落ち着いた色の岩肌と鮮やかな紅葉が秋にぴったりの作品です。
風景に溶け込むように描かれた橋が情緒的です。 
厚紙5種 薄紙13種(典具帖紙2種)
落水紙6種 計24種

(  空  )空と川面の位置をとります。
空は式紙の色そのままです。川面から空の半分くらいまで、
橋の背景の部分に、くすんだ黄緑の薄紙を貼ります。
毛羽が上を向くようにハケでならしてください。
その上から淡いクリーム色の薄紙を、式紙の色となじませます。
川面と空の間に明るい緑系雅染め春雨落水紙を貼ります。

(  岩  )先に川の下貼りを、濃いグレー系雪しずく染め厚紙で
川の幅に取り、染めの向きが横になるように大きく貼ります。
黒と茶のもみ紙を岩の形に鉄筆で切ります。
裏と表で色合いが違うので、好みで色を選んでださい。
陰は黒系の雅染め典具帖紙で、陰にも濃淡があるので、
岩の窪みに紙を重ねて立体感を出します。
また茶系の雪しずく染め薄紙で、風合いを出します。

(  川  )濃いグレー系雪しずく染め薄紙と緑と茶の雪しずく
染め薄紙を染めの方向に細くちぎり、
段差を流れる水の表情を出します。ちぎった和紙を折ると
しっかりした線がでます。明るい部分は淡いグレー系雪しずく染め
薄紙です。
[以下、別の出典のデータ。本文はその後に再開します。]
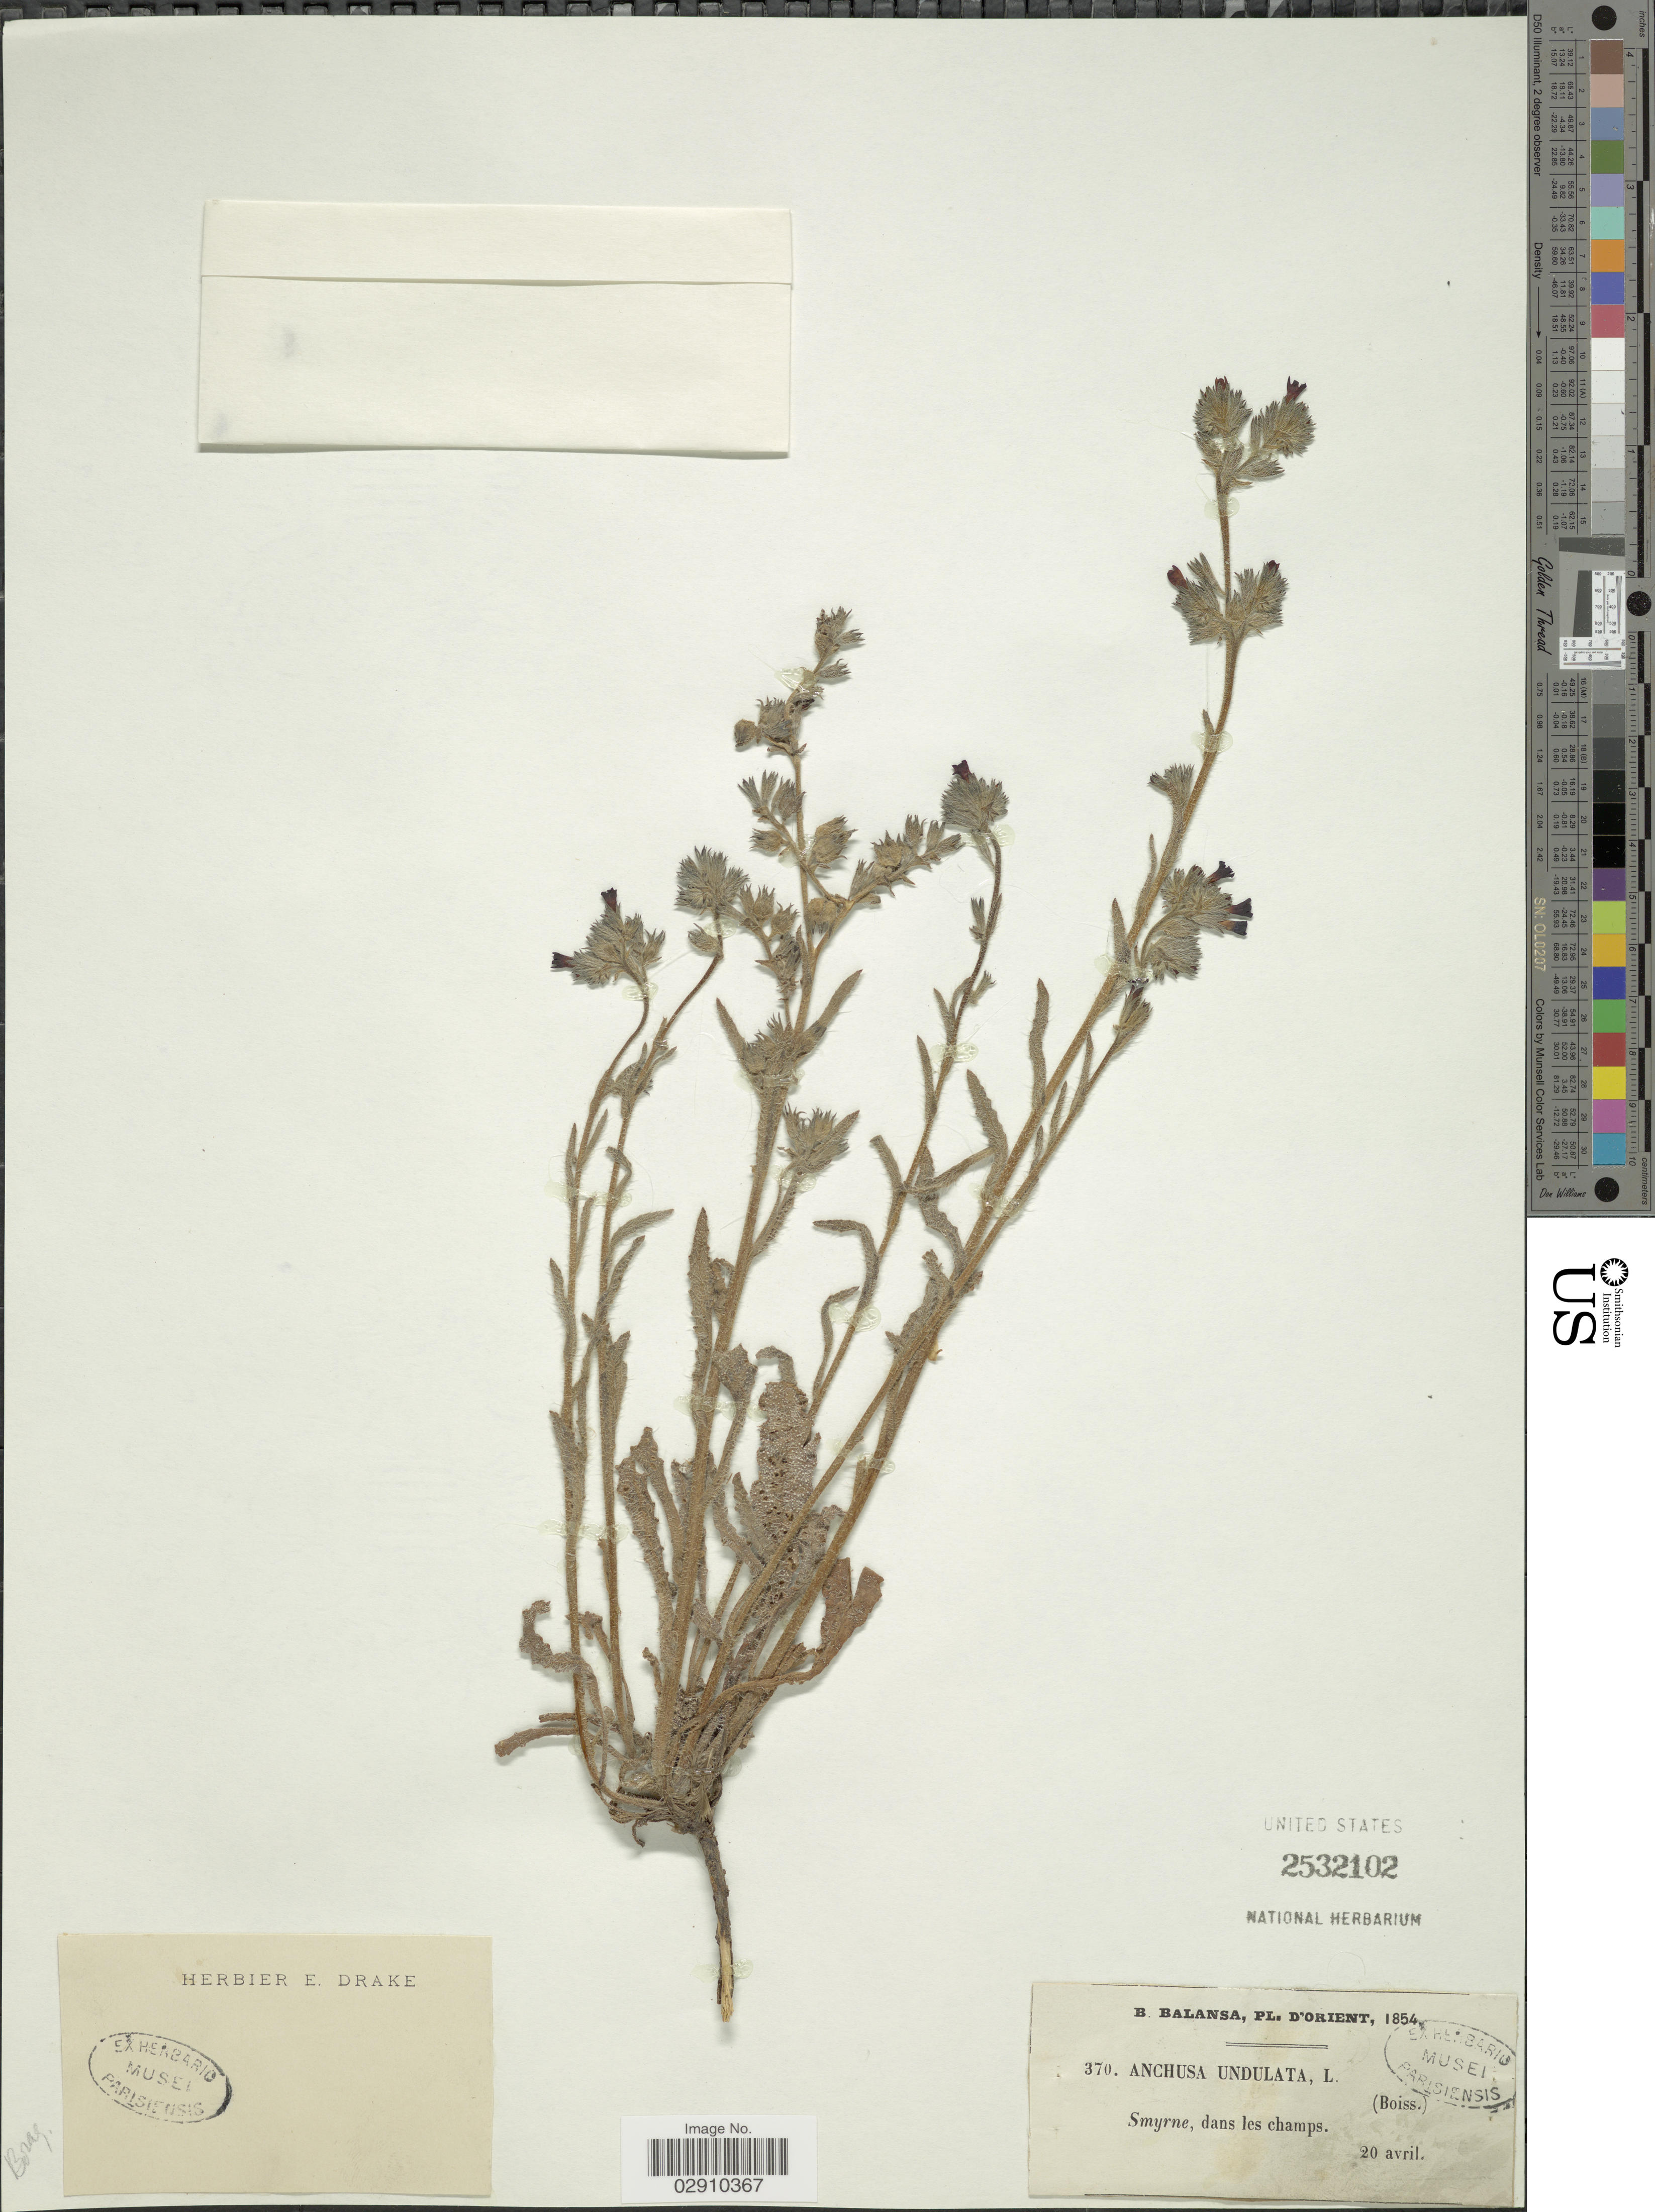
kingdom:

川の奥は細く、手前に来るほど幅を太くします。
川の奥や光る水面は、淡い黄緑とピンクのむら染め薄紙です。
白の薄紙で流れる水や水しぶきを貼ります。岩や水面に黄色と
オレンジの雪しずく染め薄紙、ピンク系の雪しずく薄紙で、
調子を整えます。

( 紅 葉 )下貼りに淡い黄緑とピンクのむら染め薄紙を
ちぎります。
木は灰黄と暗い茶色の絞り染め厚紙と紫とグレーの絞り染め厚紙で、
葉に隠れた幹と枝の雰囲気を出すために、長い一本の線で貼らずに
所々途切れさせるのがポイントです。
左側の下草は、くすんだ黄緑系の落水紙と濃い緑と茶の雪しずく染め
大穴落水紙を貼り、暗い緑の薄紙で調子を整えます。
紅葉はオレンジと黄色のむら染め春雨落水紙をちぎり、
黄土色の雅染め落水紙、朱色系雅染め典具帖紙、
淡い黄緑の春雨落水紙、 明るい緑系雅染め春雨落水紙で調子を
整えます。
右側の紅葉にはくすんだ緑系の春雨落水紙を紅葉に混ぜます。

(  橋  )薄茶とこげ茶の折染め厚紙を鉄筆で切り、
上から朱色系の雅染め典具帖をハサミで細く切ります。
橋がハッキリし過ぎた場合は、白の薄紙(川の水流に使用)を
橋全体にかけて下さい。しっとりとなじみます。

 

 

この作品はちぎり絵サークルの教材として特に作者から提供されたものであります。したがってこの作品を模作・複製して発表したり、販売したりすることは著作権の侵害になりますのでご遠慮ください。